Empire is to Scarface as Hogan's Heroes is to Stalag 17, minus the laughtrack.
That is to say, it travels somewhat the same path, but sucks all the menace out of the premise with incongruity, cuteness and -- in this case, largely unintentional -- humour.
Almost everything about this movie about a small-time Puerto Rican druglord is wrong, but let's start with numero uno -- the star. John Leguizamo is a terrific comedian and is quite good in a gangster milieu at playing shrimpy weasels.
Unfortunately, here he's supposed to be the Big Guy -- Vic Rosa, a.k.a. "Empire," the boss of a sizable piece of drug-dealing turf in the Bronx, a major player whose wannabe-white-Manhattanite dreams lead him to become involved with a yuppie investment banker (Peter Sarsgaard).
As such, he's supposed to wield fear and "family" ties to keep his boys in line, and just plain fear against his competitors (including gargantuan rapper Fat Joe as "Tito").

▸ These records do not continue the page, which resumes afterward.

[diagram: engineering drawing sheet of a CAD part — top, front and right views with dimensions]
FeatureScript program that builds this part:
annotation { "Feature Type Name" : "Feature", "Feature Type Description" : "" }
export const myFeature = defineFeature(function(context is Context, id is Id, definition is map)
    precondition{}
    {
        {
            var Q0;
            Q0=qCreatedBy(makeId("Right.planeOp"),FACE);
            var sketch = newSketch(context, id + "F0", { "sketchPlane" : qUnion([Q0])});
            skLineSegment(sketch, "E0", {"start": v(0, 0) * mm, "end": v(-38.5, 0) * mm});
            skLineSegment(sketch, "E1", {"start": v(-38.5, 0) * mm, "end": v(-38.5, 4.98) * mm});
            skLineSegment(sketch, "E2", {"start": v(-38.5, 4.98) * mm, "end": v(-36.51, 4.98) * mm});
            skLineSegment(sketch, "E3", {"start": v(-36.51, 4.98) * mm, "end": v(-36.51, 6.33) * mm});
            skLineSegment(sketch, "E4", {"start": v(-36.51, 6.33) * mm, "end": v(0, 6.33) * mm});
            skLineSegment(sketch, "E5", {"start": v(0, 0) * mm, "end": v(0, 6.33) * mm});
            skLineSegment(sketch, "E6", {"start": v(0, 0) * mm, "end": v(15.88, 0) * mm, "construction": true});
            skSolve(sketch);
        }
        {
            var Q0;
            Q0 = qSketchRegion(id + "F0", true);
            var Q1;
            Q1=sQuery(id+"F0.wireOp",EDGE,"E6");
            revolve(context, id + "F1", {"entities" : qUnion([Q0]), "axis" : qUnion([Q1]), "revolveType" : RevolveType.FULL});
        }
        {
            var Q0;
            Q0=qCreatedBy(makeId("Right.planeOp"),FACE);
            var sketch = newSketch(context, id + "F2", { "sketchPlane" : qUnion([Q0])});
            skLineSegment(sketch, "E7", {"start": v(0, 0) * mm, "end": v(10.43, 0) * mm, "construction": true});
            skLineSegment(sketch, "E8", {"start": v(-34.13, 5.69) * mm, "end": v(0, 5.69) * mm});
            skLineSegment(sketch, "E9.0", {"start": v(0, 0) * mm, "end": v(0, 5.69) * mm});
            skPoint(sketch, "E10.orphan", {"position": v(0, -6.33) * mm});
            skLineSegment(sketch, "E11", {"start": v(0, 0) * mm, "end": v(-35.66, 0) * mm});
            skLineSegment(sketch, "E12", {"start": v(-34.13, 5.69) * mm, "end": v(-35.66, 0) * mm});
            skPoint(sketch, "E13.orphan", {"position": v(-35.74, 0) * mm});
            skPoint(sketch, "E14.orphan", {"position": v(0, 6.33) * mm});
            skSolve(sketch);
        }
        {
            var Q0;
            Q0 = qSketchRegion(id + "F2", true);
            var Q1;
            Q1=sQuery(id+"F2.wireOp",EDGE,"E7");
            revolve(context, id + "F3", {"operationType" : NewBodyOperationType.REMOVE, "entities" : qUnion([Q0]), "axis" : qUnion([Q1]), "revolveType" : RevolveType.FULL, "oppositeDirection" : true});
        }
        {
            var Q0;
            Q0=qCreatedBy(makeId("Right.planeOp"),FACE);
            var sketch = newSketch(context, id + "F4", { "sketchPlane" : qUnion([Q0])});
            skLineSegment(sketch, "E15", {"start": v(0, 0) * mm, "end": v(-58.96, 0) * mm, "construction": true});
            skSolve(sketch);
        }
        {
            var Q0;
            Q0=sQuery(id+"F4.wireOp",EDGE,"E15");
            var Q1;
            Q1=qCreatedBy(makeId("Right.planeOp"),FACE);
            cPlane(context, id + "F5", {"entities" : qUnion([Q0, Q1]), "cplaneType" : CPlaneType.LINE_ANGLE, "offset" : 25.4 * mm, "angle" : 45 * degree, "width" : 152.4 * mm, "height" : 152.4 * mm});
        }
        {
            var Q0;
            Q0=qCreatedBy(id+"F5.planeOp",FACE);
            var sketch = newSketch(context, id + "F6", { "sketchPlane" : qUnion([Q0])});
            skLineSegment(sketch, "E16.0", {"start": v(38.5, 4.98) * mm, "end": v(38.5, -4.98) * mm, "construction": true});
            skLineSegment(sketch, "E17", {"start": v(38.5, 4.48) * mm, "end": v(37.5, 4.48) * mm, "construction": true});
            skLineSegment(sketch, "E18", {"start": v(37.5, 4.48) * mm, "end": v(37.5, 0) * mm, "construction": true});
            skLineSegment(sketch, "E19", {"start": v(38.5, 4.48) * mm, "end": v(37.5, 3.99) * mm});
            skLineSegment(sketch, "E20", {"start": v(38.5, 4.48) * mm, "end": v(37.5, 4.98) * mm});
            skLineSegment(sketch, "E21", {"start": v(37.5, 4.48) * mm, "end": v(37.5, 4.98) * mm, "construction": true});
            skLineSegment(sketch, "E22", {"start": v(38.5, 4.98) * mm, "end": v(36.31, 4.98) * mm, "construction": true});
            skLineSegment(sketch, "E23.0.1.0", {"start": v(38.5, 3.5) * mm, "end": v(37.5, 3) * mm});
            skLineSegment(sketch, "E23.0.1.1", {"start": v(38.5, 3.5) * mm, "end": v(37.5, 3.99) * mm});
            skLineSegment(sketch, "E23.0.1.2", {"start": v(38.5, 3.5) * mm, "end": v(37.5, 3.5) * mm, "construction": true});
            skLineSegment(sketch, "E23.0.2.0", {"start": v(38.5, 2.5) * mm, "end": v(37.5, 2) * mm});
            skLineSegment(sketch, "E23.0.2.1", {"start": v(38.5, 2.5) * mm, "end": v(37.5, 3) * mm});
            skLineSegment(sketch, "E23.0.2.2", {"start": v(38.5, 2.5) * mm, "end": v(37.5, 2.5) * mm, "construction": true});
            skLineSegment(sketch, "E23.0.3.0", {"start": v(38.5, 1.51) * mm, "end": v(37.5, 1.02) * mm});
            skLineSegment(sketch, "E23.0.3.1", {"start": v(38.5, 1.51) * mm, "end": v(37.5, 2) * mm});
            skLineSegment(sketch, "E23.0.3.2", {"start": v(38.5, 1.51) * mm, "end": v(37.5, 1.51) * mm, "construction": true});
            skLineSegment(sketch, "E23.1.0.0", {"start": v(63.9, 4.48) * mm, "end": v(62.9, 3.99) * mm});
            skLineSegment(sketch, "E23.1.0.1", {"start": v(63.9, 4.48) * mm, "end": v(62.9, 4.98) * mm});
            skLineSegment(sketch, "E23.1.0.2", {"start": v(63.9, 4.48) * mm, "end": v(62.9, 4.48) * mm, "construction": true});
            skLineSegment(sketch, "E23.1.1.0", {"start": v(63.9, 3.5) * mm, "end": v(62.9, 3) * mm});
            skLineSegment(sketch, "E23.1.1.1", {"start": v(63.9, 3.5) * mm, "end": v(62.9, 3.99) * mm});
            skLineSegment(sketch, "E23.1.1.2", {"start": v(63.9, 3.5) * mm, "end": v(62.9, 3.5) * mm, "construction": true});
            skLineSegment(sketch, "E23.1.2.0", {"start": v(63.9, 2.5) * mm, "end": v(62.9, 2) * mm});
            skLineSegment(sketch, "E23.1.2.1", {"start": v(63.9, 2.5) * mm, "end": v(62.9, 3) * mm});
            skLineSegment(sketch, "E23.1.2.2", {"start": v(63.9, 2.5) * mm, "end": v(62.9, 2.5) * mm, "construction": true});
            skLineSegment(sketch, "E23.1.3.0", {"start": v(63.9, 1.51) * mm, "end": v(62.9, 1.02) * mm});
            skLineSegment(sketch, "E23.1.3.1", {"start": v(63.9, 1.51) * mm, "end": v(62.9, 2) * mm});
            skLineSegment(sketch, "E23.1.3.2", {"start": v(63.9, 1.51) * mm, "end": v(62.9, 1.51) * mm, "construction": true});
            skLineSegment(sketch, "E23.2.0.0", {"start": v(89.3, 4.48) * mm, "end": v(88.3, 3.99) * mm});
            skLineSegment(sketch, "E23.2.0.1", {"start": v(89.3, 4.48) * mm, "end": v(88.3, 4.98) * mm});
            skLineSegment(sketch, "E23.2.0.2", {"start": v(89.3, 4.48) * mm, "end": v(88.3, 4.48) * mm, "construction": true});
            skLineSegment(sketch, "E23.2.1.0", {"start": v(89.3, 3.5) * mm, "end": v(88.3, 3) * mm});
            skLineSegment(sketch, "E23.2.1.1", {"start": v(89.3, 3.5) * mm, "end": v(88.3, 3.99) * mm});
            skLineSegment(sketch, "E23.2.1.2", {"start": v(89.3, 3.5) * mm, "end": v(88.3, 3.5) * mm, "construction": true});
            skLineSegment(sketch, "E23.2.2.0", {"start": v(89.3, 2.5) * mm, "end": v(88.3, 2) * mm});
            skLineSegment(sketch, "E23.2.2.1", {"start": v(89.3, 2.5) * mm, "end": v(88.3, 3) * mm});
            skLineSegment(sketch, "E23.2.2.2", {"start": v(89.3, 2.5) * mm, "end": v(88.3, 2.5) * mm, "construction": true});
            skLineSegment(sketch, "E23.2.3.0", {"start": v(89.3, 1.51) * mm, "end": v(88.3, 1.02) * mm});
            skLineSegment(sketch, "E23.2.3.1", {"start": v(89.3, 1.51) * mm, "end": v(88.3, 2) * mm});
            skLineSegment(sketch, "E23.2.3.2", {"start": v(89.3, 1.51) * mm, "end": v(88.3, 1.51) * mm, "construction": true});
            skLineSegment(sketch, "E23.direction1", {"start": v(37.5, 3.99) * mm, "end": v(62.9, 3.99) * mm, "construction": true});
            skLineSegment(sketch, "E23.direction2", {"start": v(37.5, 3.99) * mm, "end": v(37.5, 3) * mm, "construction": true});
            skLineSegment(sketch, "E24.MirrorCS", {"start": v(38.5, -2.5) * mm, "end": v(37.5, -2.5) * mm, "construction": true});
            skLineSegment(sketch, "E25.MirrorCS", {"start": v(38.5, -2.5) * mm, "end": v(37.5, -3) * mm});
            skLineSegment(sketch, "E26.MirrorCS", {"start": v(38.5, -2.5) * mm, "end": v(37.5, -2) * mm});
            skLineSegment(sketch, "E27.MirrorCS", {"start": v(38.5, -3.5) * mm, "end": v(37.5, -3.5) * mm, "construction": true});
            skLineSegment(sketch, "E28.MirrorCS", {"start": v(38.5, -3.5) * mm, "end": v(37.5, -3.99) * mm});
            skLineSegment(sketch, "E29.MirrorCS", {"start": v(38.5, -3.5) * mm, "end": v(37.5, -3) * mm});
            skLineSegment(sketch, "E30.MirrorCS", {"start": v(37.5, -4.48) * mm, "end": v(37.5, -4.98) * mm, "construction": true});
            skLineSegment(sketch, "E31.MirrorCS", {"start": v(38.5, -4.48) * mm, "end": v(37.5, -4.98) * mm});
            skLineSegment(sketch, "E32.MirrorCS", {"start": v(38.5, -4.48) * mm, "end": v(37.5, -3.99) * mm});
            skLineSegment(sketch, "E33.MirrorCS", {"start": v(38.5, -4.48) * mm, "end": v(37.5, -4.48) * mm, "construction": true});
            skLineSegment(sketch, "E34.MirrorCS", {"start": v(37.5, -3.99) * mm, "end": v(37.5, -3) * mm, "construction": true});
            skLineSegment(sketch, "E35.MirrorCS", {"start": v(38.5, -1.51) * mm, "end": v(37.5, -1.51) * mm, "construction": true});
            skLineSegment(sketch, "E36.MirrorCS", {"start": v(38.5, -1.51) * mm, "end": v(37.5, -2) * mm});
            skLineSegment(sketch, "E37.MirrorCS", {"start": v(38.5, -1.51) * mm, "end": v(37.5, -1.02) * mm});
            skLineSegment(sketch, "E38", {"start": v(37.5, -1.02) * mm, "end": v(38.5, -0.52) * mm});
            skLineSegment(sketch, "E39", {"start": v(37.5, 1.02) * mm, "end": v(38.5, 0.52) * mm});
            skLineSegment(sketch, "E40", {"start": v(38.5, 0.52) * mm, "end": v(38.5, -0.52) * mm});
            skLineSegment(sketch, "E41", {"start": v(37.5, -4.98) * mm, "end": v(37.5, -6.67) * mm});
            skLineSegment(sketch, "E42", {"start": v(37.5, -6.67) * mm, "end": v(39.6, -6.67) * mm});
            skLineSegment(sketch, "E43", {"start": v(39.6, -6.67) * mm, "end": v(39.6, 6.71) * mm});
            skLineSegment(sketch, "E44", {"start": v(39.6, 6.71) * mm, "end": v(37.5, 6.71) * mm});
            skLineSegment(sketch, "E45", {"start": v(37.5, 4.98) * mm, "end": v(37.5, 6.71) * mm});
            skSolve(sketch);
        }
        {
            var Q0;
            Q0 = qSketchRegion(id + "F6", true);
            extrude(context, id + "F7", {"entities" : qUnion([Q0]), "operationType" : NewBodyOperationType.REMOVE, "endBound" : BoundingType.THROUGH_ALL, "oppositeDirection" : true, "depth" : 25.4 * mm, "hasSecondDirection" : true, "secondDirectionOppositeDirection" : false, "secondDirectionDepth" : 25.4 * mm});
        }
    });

I'll say it again. John Leguizamo. Striking fear into Fat Joe, who has chins that are bigger than him.
Wait, it gets better! Vic and Tito and the other bad boys in the Bronx answer to a vicious female uber-druglord called La Colombiana played by -- wait for it -- Isabella Rossellini! So THAT was the secret ingredient in those Lancome products.
Did I mention this isn't supposed to be a comedy?
It doesn't help that, despite a scene of Vic laying a beating on one of Tito's boys early on, and a later scene where he pulls the trigger execution style, this film dwells on cuddly Vic, the patsy.
Cuddly Vic loves kids, going so far as to buy a Playstation 2(TM) for a junkie-mom's son, and threatening her in case she decides to pawn it for a fix. When his upwardly-mobile girlfriend Carmen (Delilah Cotto) announces she's pregnant, he's prime pickings for Carmen's college classmate Trish (that "Talking Barbie" of an actress, Denise Williams) and her investment banker boyfriend Jack, played by Peter Sarsgaard in a full yuppie scum mode that's practically an offering to the shrine of St. James of Spader.
With every breath, Trish and Jack virtually scream, "We're con artists!" I'm not sure if the script was pre-Enron, but Jack's earnest selling job of sure-fire "offshore investments" to Vic is another of many unintentionally hilarious moments.
Wide-eyed Vic -- that psychologically savvy guy with the survival skills of a jungle cat -- falls for it like a rube from Kansas City, with predictable results.
It all happens to the inappropriate strains of a Latino easy-listening soundtrack (cue the Chick Corea!). This, in a movie featuring Fat Joe and Treach as actors. That's just wrong.